▶ Supplied text:

Well, for the next few weeks, we are going to be talking a lot about money. Money may not be the answer to everything, but money can play a big part in helping end global poverty by 2030, if the right decisions get made in the next three months – starting right here, in Washington DC this week.

The Spring Meetings of the IMF and World Bank are always the place to find money people – the men and women that run the world’s two main financial organizations, but also national finance officials and private bankers. The world economy is gradually emerging from the massive crisis of 2008, and they’ll be in a slightly more positive frame of mind this year.

I hope they’ll think beyond their own problems at home and think about what can be achieved in the world in the next fifteen years. The money that is spent on reducing poverty – from governments, from international organizations like the World Bank, and from the private sector – is critical.

Overseas aid is vital. As ONE members know, it’s a much smaller part of government budgets than people usually think. But it’s under pressure at the moment, because of politics. In Britain, the government has taken the vital step of fixing it at 0.7 per cent of GDP – a great and progressive move. In other countries – France, for example, aid is under threat. We want to make sure that we hold governments to their commitments, and remind politicians and voters how much good can be done.

But it isn’t just the sums they commit that matter: it’s where it comes from, and where it goes.

First, overseas aid needs to go to the people that need it most. Half of the world’s aid should go to the poorest countries – the least developed countries (LDCs).

Second, African governments and other developing countries should seek to collect greater revenues, and clamp down on corruption and illicit flows, in order to invest more of their own money in meeting basic needs of citizens.

▶ Extracted material:

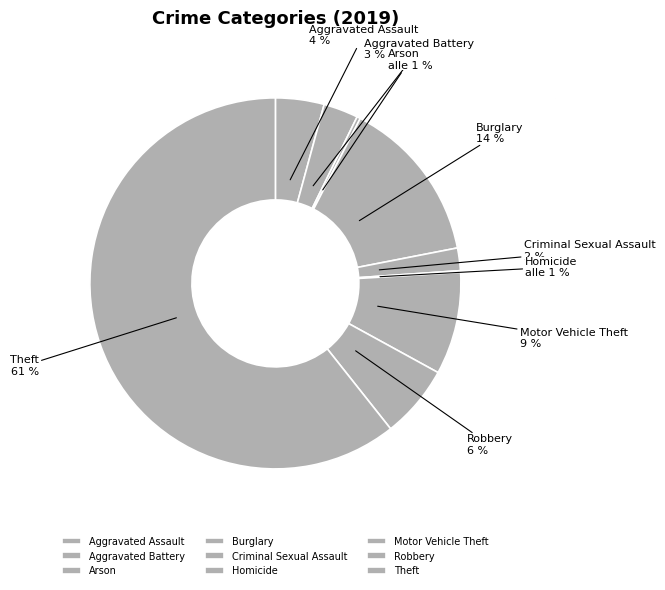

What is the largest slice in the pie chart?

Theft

...

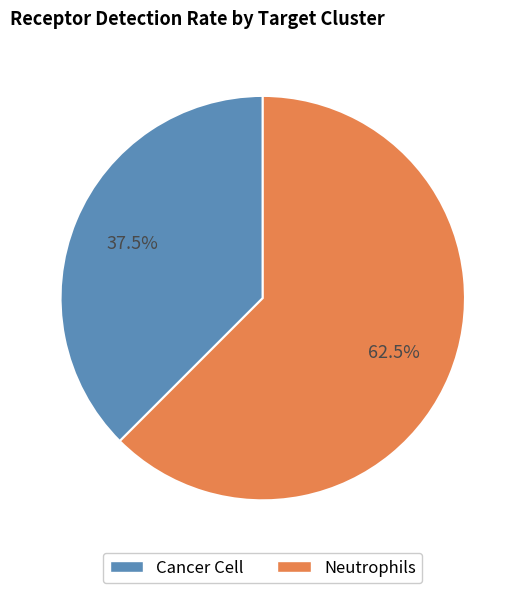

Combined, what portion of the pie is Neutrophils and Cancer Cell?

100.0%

▶ Work required: Pick up the passage on money for ending global poverty after its last sentence and carry it forward.

▶ Result for this task:
And third, governments need to make sure that their own budgets are getting spent on what matters; health and education, for example. For the poorest countries, such as Liberia with only $147 to spend per person per year, providing quality services will be nearly impossible, and aid is a true lifeline for those countries.

We’ll be talking a lot about this equation in the next few weeks. And we’ll also be campaigning to make sure that we get to see where the money gets spent, and how. Increasingly the data on government spending should be transparent to everyone, those that provide it through their taxes, and those that are supposed to benefit through spending.

This is all leading up to a conference in Addis Ababa in Ethiopia in July of Financing For Development. Twenty years ago, development spending was all about donors. Nowadays, development money comes from many different people, and it’s no longer just about the wealthy countries dictating terms to the poorer ones. That conference should be about everyone stepping up with commitments to ensure we can end poverty by 2030, and that no one gets left behind.

It’s critical that ONE members help remind their governments why this matters. We can end poverty, if we all get this right. The action starts this week, in Washington.